Rewrite these items with "vernacular name" substituted for every occurrence of "common name", leaving everything else unchanged.

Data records
* Start *

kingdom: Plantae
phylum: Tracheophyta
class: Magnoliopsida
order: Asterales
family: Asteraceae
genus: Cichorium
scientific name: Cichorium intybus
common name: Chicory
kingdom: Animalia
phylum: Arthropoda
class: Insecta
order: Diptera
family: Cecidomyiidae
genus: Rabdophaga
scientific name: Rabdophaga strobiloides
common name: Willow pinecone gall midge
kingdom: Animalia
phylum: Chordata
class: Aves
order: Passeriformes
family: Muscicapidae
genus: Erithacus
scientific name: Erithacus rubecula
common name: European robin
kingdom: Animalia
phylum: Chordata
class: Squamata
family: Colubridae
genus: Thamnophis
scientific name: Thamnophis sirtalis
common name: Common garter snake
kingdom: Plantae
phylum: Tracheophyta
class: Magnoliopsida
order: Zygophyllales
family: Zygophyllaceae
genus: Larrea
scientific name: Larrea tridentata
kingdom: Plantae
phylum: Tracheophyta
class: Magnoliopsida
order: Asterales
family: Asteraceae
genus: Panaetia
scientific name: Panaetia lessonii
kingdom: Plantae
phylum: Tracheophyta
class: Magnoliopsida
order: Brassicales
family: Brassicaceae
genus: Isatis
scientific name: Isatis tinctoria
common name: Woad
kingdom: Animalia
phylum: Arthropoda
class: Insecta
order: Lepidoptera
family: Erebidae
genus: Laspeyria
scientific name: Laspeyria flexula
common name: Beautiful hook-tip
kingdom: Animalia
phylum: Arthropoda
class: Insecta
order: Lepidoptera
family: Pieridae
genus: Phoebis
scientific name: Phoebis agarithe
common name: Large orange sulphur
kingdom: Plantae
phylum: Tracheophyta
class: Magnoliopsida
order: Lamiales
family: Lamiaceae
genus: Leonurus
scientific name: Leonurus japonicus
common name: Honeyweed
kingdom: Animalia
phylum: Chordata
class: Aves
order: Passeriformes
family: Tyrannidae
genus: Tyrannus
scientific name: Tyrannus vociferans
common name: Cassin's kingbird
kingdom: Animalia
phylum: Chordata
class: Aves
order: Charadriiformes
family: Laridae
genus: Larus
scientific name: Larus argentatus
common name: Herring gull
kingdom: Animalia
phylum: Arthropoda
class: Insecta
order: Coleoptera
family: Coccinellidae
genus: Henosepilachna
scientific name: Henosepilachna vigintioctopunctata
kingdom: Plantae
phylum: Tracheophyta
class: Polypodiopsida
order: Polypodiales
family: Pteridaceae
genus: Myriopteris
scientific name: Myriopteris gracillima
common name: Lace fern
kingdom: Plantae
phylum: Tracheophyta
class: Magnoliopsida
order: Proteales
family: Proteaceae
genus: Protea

* End *

**Written solution**:
kingdom: Plantae
phylum: Tracheophyta
class: Magnoliopsida
order: Asterales
family: Asteraceae
genus: Cichorium
scientific name: Cichorium intybus
vernacular name: Chicory
kingdom: Animalia
phylum: Arthropoda
class: Insecta
order: Diptera
family: Cecidomyiidae
genus: Rabdophaga
scientific name: Rabdophaga strobiloides
vernacular name: Willow pinecone gall midge
kingdom: Animalia
phylum: Chordata
class: Aves
order: Passeriformes
family: Muscicapidae
genus: Erithacus
scientific name: Erithacus rubecula
vernacular name: European robin
kingdom: Animalia
phylum: Chordata
class: Squamata
family: Colubridae
genus: Thamnophis
scientific name: Thamnophis sirtalis
vernacular name: Common garter snake
kingdom: Plantae
phylum: Tracheophyta
class: Magnoliopsida
order: Zygophyllales
family: Zygophyllaceae
genus: Larrea
scientific name: Larrea tridentata
kingdom: Plantae
phylum: Tracheophyta
class: Magnoliopsida
order: Asterales
family: Asteraceae
genus: Panaetia
scientific name: Panaetia lessonii
kingdom: Plantae
phylum: Tracheophyta
class: Magnoliopsida
order: Brassicales
family: Brassicaceae
genus: Isatis
scientific name: Isatis tinctoria
vernacular name: Woad
kingdom: Animalia
phylum: Arthropoda
class: Insecta
order: Lepidoptera
family: Erebidae
genus: Laspeyria
scientific name: Laspeyria flexula
vernacular name: Beautiful hook-tip
kingdom: Animalia
phylum: Arthropoda
class: Insecta
order: Lepidoptera
family: Pieridae
genus: Phoebis
scientific name: Phoebis agarithe
vernacular name: Large orange sulphur
kingdom: Plantae
phylum: Tracheophyta
class: Magnoliopsida
order: Lamiales
family: Lamiaceae
genus: Leonurus
scientific name: Leonurus japonicus
vernacular name: Honeyweed
kingdom: Animalia
phylum: Chordata
class: Aves
order: Passeriformes
family: Tyrannidae
genus: Tyrannus
scientific name: Tyrannus vociferans
vernacular name: Cassin's kingbird
kingdom: Animalia
phylum: Chordata
class: Aves
order: Charadriiformes
family: Laridae
genus: Larus
scientific name: Larus argentatus
vernacular name: Herring gull
kingdom: Animalia
phylum: Arthropoda
class: Insecta
order: Coleoptera
family: Coccinellidae
genus: Henosepilachna
scientific name: Henosepilachna vigintioctopunctata
kingdom: Plantae
phylum: Tracheophyta
class: Polypodiopsida
order: Polypodiales
family: Pteridaceae
genus: Myriopteris
scientific name: Myriopteris gracillima
vernacular name: Lace fern
kingdom: Plantae
phylum: Tracheophyta
class: Magnoliopsida
order: Proteales
family: Proteaceae
genus: Protea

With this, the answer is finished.